Am 28. Mai 1948 notierte der Häftling Nummer fünf in der Zelle seines Spandauer Gefängnisses: "Traum der letzten Nacht: Unser Dackel kommt aus dem Wald, eine Seite ist aufgerissen, die Knochen schauen heraus. Der Dackel leckt meine Hand, ich weine." Wahrscheinlich muss man, um zu verstehen, wer Albert Speer war, solche Träume deuten können.

Nicht nur den Zeitgenossen, auch den Historikern hat der Chefarchitekt und spätere Rüstungsminister Hitlers Rätsel aufgegeben. Wie konnte dieser junge Akademiker aus gutbürgerlichem Mannheimer Hause, der sich schon durch äußere Erscheinung und kultivierte Umgangsformen so deutlich abhob von den vulgären Parvenus am Hofe des Diktators, zum zweitmächtigsten Mann des "Dritten Reiches" aufsteigen?

Die Memoiren wurden - wie seine 1975 veröffentlichten Spandauer Tagebücher - zum Bestseller. Angehörigen der älteren Generation boten sie willkommene Entlastung. Denn wenn schon einer wie Speer versicherte, von der Judenvernichtung nichts gewusst zu haben - wie viel weniger durfte man dann den vielen kleinen "Mitläufern" daraus einen Vorwurf machen.

Die Speer-Legende hat ein relativ zähes Eigenleben geführt. Einen ersten Anlauf, sie zu zerstören, unternahm der junge Berliner Historiker Matthias Schmidt 1982, nur wenige Monate nach Speers Tod. 1995 veröffentlichte die englische Publizistin Gitta Sereny die Ergebnisse ihrer Interviews mit Speer aus den siebziger Jahren, in denen sie, so behutsam wie hartnäckig, versucht hatte, die wunderlichen Erinnerungsblockaden ihres Gesprächspartners zu durchbrechen - allerdings vergeblich. 1997 beschrieb Dan van der Vat, langjähriger Times -Korrespondent in Deutschland, Speer als einen "ausgebufften Manipulator", der die Rolle des reumütigen Sünders nur gespielt habe. So wichtig alle drei Werke, vor allem das Gitta Serenys, waren - es blieben Annäherungen an eine offenbar nur schwer ergründbare Persönlichkeit. Auf die große Speer-Biografie mussten wir bislang warten.

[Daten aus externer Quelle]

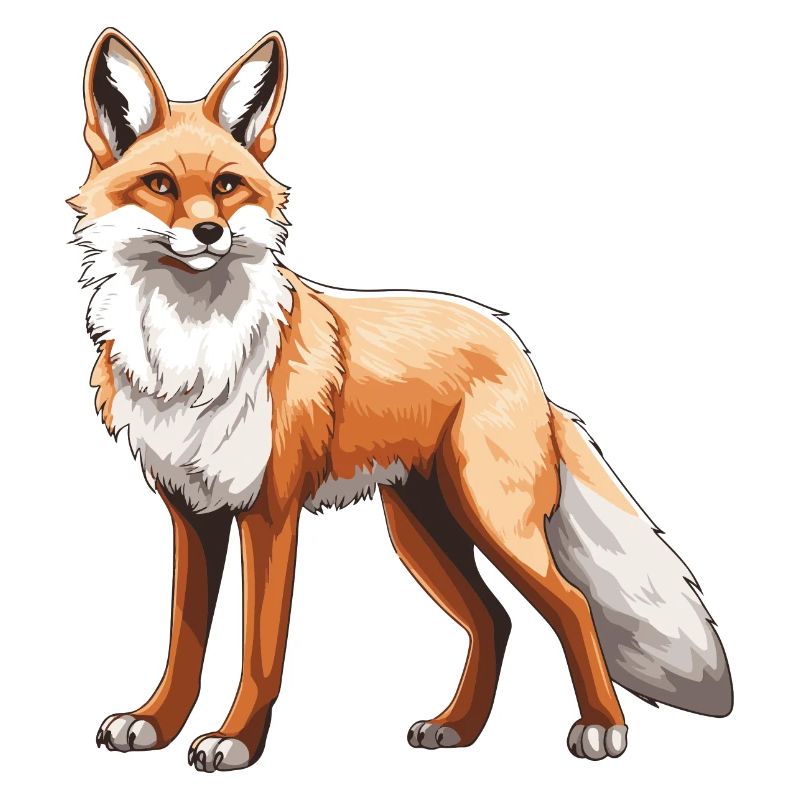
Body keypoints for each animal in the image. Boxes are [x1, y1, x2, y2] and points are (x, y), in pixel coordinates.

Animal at [70, 28, 733, 772]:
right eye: (160, 185)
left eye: (226, 186)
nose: (210, 233)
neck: (194, 353)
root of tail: (521, 353)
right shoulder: (192, 513)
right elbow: (184, 644)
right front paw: (156, 722)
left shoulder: (270, 513)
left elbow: (259, 651)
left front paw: (236, 739)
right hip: (421, 528)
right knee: (495, 619)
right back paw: (458, 729)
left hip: (492, 521)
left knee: (570, 606)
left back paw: (601, 728)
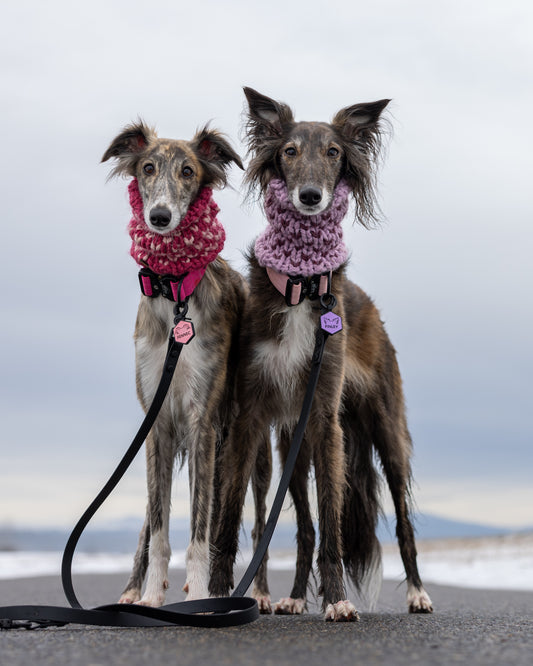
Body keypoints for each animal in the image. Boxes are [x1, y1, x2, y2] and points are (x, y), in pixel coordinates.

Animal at [208, 87, 432, 616]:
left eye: (333, 152)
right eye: (289, 151)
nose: (310, 196)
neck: (302, 283)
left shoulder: (327, 418)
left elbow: (333, 521)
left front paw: (337, 601)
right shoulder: (250, 415)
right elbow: (230, 516)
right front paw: (219, 594)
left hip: (383, 428)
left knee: (402, 521)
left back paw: (418, 592)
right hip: (293, 441)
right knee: (305, 528)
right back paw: (290, 598)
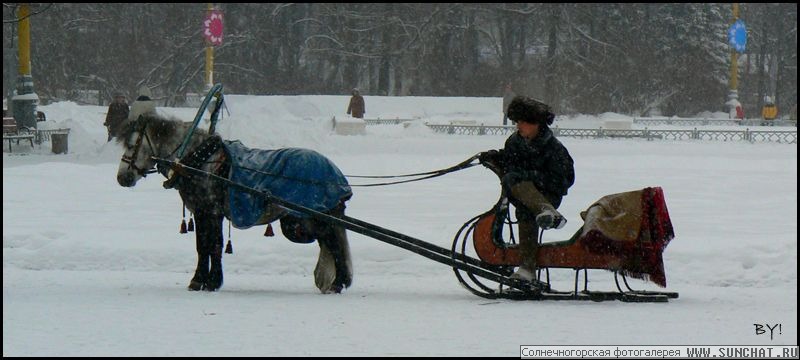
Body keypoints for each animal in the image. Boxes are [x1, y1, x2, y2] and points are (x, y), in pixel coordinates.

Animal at [117, 114, 354, 294]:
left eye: (130, 145)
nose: (121, 178)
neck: (200, 161)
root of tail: (336, 174)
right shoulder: (207, 213)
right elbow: (206, 246)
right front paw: (205, 280)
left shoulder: (209, 211)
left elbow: (210, 245)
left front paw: (206, 281)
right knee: (329, 242)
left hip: (309, 220)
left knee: (333, 243)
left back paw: (337, 282)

Hat Joachim Fest sie nun geschrieben? Dass der frühere Mitherausgeber der FAZ nach Hitler auch noch dessen Intimus zum Objekt seiner biografischen Leidenschaft gemacht hat, muss Irritationen auslösen. Denn Fest war es, den der Verleger Wolf Jobst Siedler, damals Chef von Ullstein-Propyläen, Ende 1966 als historischen "Berater" Speers engagierte. Er sollte ihm bei der Endredaktion der Erinnerungen behilflich sein. Empfohlen hatte sich Fest durch einen Essay, in dem er Speer als "Typus des spezialistisch verengten Menschen" vorstellte - eine Deutung, die dem Selbstbild, das Speer von sich entwarf, entgegenkam. Es begann eine jahrelange enge Zusammenarbeit, über die Fest in seinem Buch nur sparsam Auskunft gibt. Ob er, wie vermutet wurde, mitgeschrieben hat oder auch nicht - in jedem Falle haben er wie auch Siedler die Entstehung der Erinnerungen maßgeblich beeinflusst. Umgekehrt hat aber wohl auch Speers "manipulatorischer Charme" (Dan van der Vat) die beiden eifrigen Helfer nicht unbeeindruckt gelassen. Marcel Reich-Ranicki hat in seiner Autobiografie beschrieben, wie beflissen sie sich bei einem Empfang in Siedlers Dahlemer Villa im September 1973 - Anlass war das Erscheinen der Hitler-Biografie - um den als Ehrengast anwesenden Lieblingsminister des "Führers" bemühten. Eine gespenstische Szene!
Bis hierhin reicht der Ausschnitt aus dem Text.